We read about the mother in Matthew 15:
A Canaanite woman from that region came out and was crying, “Have mercy on me, O Lord, Son of David; my daughter is severely oppressed by a demon.”
(Matthew 15:22)
This woman was of Canaanite, not Jewish, descent. Even though she was from outside the family of Abraham, God drew her to worship the promised Savior, Jesus. She identifies him as “Son of David”—a title reserved for the Messiah. This mother believed, and she became an unlikely recipient of God’s mercy.
You may know, though, that her story is more complex than that. It can be a difficult story for modern hearers to understand. In fact, this is probably one of the more challenging accounts in all the Gospels. So, let’s start from the top. Jesus has journeyed to the region of Tyre and Sidon—a non-Jewish region. Enter this Canaanite woman. The Canaanites were known for their worship of idol-gods. In recent years, archeologists have verified much of what the Bible tells us about their violent worship and its horrors.
Still, this woman comes to Jesus. She begs him for help. The disciples try to intervene. They tell Jesus, “Send her away, for she is crying out after us.” Jesus seems to pile on, saying, “I was sent only to the lost sheep of the house of Israel” (Matthew 15:23-24).
It’s as though the Lord was saying, “I am not some wandering miracle worker, some itinerant healer to the nations. I was sent to be Israel’s Messiah, to heal the lost sheep of the house of Israel.”
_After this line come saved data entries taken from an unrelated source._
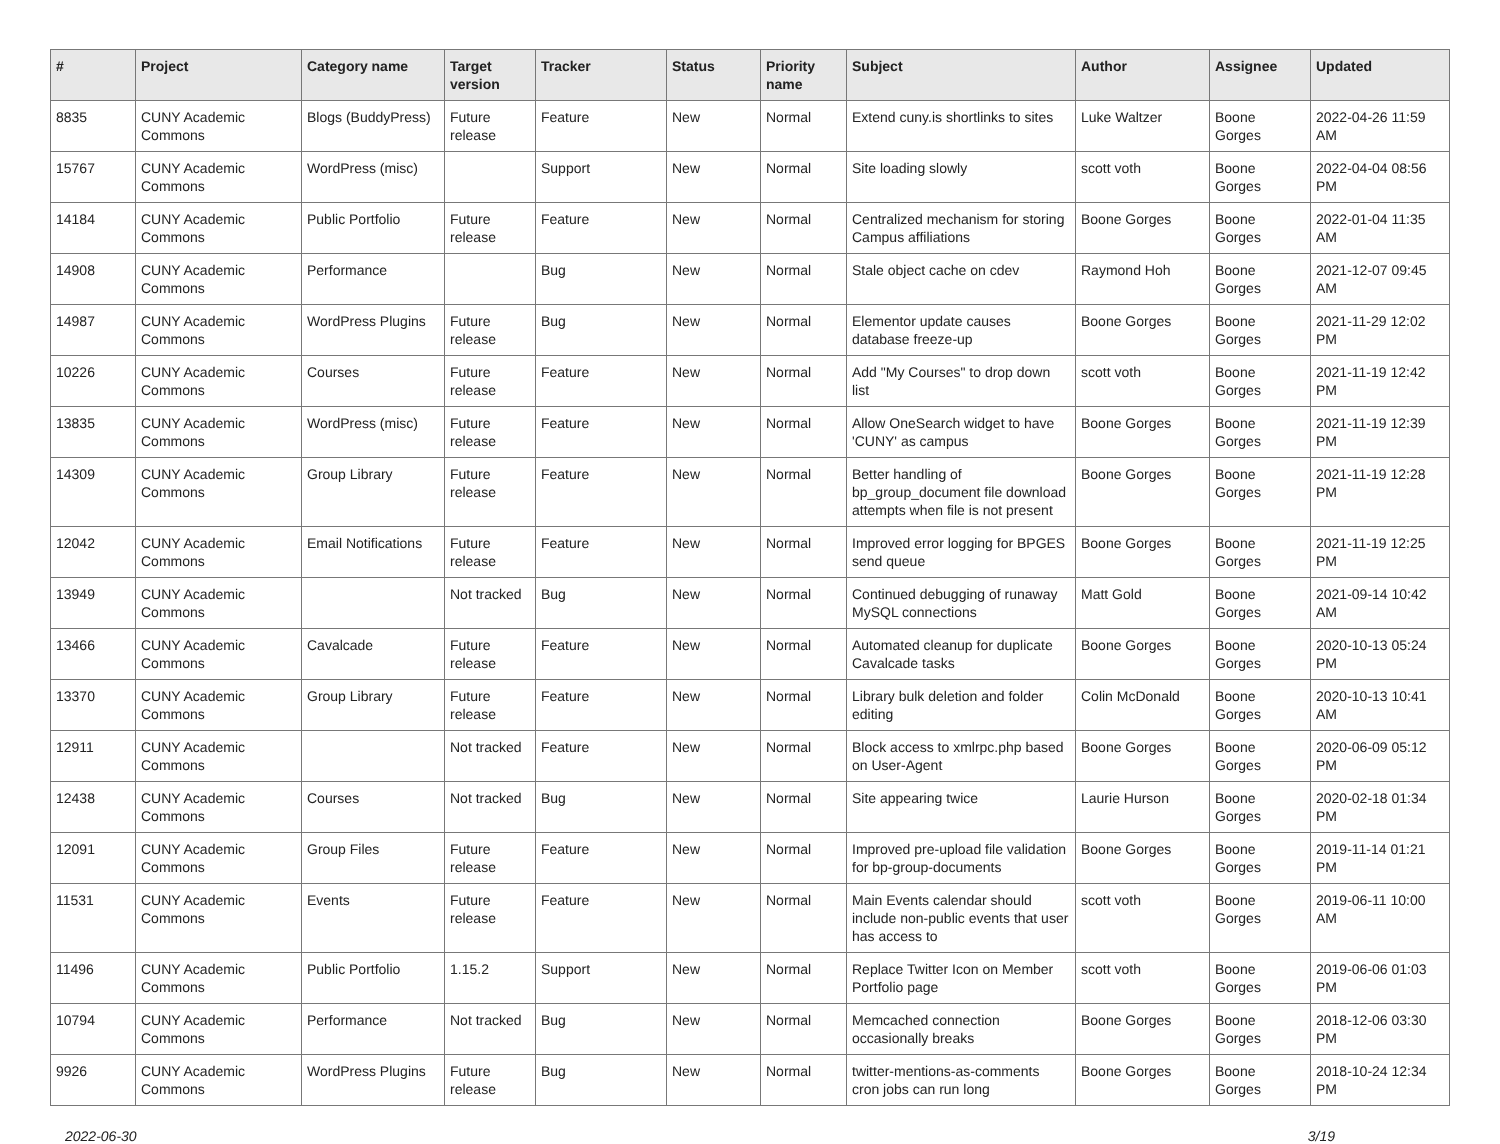| # | Project | Category name | Target version | Tracker | Status | Priority name | Subject | Author | Assignee | Updated |
| --- | --- | --- | --- | --- | --- | --- | --- | --- | --- | --- |
| 8835 | CUNY Academic Commons | Blogs (BuddyPress) | Future release | Feature | New | Normal | Extend cuny.is shortlinks to sites | Luke Waltzer | Boone Gorges | 2022-04-26 11:59 AM |
| 15767 | CUNY Academic Commons | WordPress (misc) | | Support | New | Normal | Site loading slowly | scott voth | Boone Gorges | 2022-04-04 08:56 PM |
| 14184 | CUNY Academic Commons | Public Portfolio | Future release | Feature | New | Normal | Centralized mechanism for storing Campus affiliations | Boone Gorges | Boone Gorges | 2022-01-04 11:35 AM |
| 14908 | CUNY Academic Commons | Performance | | Bug | New | Normal | Stale object cache on cdev | Raymond Hoh | Boone Gorges | 2021-12-07 09:45 AM |
| 14987 | CUNY Academic Commons | WordPress Plugins | Future release | Bug | New | Normal | Elementor update causes database freeze-up | Boone Gorges | Boone Gorges | 2021-11-29 12:02 PM |
| 10226 | CUNY Academic Commons | Courses | Future release | Feature | New | Normal | Add "My Courses" to drop down list | scott voth | Boone Gorges | 2021-11-19 12:42 PM |
| 13835 | CUNY Academic Commons | WordPress (misc) | Future release | Feature | New | Normal | Allow OneSearch widget to have 'CUNY' as campus | Boone Gorges | Boone Gorges | 2021-11-19 12:39 PM |
| 14309 | CUNY Academic Commons | Group Library | Future release | Feature | New | Normal | Better handling of bp_group_document file download attempts when file is not present | Boone Gorges | Boone Gorges | 2021-11-19 12:28 PM |
| 12042 | CUNY Academic Commons | Email Notifications | Future release | Feature | New | Normal | Improved error logging for BPGES send queue | Boone Gorges | Boone Gorges | 2021-11-19 12:25 PM |
| 13949 | CUNY Academic Commons | | Not tracked | Bug | New | Normal | Continued debugging of runaway MySQL connections | Matt Gold | Boone Gorges | 2021-09-14 10:42 AM |
| 13466 | CUNY Academic Commons | Cavalcade | Future release | Feature | New | Normal | Automated cleanup for duplicate Cavalcade tasks | Boone Gorges | Boone Gorges | 2020-10-13 05:24 PM |
| 13370 | CUNY Academic Commons | Group Library | Future release | Feature | New | Normal | Library bulk deletion and folder editing | Colin McDonald | Boone Gorges | 2020-10-13 10:41 AM |
| 12911 | CUNY Academic Commons | | Not tracked | Feature | New | Normal | Block access to xmlrpc.php based on User-Agent | Boone Gorges | Boone Gorges | 2020-06-09 05:12 PM |
| 12438 | CUNY Academic Commons | Courses | Not tracked | Bug | New | Normal | Site appearing twice | Laurie Hurson | Boone Gorges | 2020-02-18 01:34 PM |
| 12091 | CUNY Academic Commons | Group Files | Future release | Feature | New | Normal | Improved pre-upload file validation for bp-group-documents | Boone Gorges | Boone Gorges | 2019-11-14 01:21 PM |
| 11531 | CUNY Academic Commons | Events | Future release | Feature | New | Normal | Main Events calendar should include non-public events that user has access to | scott voth | Boone Gorges | 2019-06-11 10:00 AM |
| 11496 | CUNY Academic Commons | Public Portfolio | 1.15.2 | Support | New | Normal | Replace Twitter Icon on Member Portfolio page | scott voth | Boone Gorges | 2019-06-06 01:03 PM |
| 10794 | CUNY Academic Commons | Performance | Not tracked | Bug | New | Normal | Memcached connection occasionally breaks | Boone Gorges | Boone Gorges | 2018-12-06 03:30 PM |
| 9926 | CUNY Academic Commons | WordPress Plugins | Future release | Bug | New | Normal | twitter-mentions-as-comments cron jobs can run long | Boone Gorges | Boone Gorges | 2018-10-24 12:34 PM |
2022-06-30 3/19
Even then, the woman does not go away. Instead, she comes back, begging, “Lord, help me” (v. 25). But Jesus rebuffs her yet again: “It is not right to take the children’s bread and throw it to the dogs” (Matthew 15:26).
Her response is nothing short of astonishing. It is hard to amaze Jesus, but this woman does it! She sets herself unconditionally under Christ’s lordship, at the feet of God’s mercy, saying, “Yes, Lord, yet even the dogs eat the crumbs that fall from their master’s table” (Matthew 15:27).
Note: She asks for just a crumb of mercy. She knows who Jesus is: Lord and Son of David. She knows the purpose for which God sent Jesus: to save the lost sheep of Israel. And still she worships Jesus, asking for a crumb of mercy, knowing it will be more than enough for her. The Lord has drawn from her a firm declaration of faith. A Canaanite by birth, she is now—by rebirth—a member of the family of faith. The Holy Spirit has given her new life, eternal life!
Now let me ask you some serious questions:

  • How about you? Have you unconditionally placed yourself under the lordship of Jesus Christ? Or do you try to set limits on what Jesus can and cannot do in your life?
  • Do you unconditionally worship Jesus on his terms, not your own?
  • Do you unconditionally surrender your calendar, your relationships, your bank accounts—your life—to Jesus? No strings attached? No stipulations as to what is in bounds and what is out of bounds?